──────── STORED DATA ────────

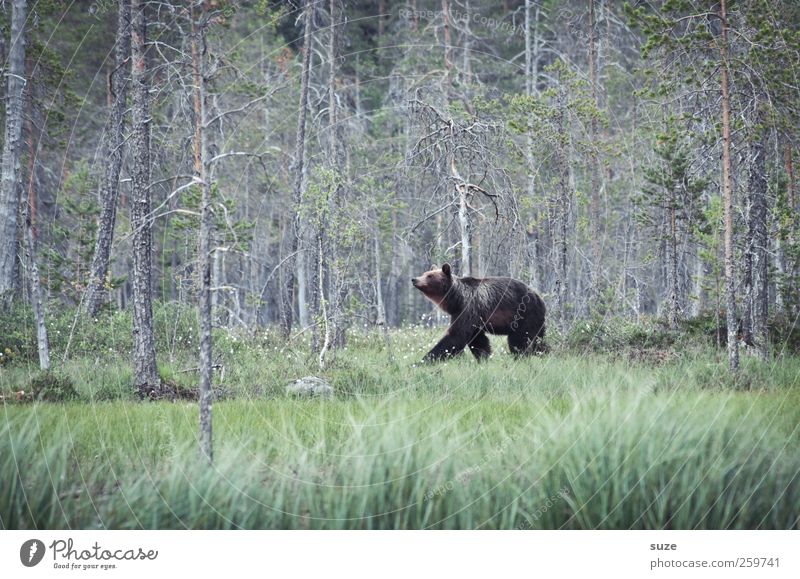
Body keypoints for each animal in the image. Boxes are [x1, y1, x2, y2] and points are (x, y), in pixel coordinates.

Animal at [412, 264, 544, 362]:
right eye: (424, 273)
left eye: (429, 275)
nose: (414, 279)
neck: (456, 299)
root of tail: (539, 297)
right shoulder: (466, 315)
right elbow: (478, 340)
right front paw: (484, 357)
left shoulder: (469, 308)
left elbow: (455, 336)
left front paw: (422, 361)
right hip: (536, 320)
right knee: (539, 340)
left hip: (524, 314)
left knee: (518, 340)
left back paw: (520, 357)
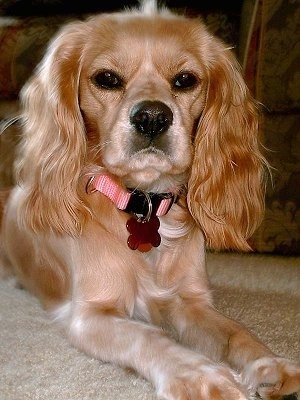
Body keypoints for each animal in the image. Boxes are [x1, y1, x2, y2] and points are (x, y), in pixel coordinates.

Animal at [0, 1, 300, 398]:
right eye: (107, 79)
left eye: (185, 80)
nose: (153, 117)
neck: (142, 202)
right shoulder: (90, 315)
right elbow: (148, 338)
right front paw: (200, 375)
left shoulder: (190, 301)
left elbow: (235, 332)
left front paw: (271, 364)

────────

__HOW TO COMPLETE THIS TASK__: Report only how many lines in the entries contain "right".

__RESULT BELOW__: 10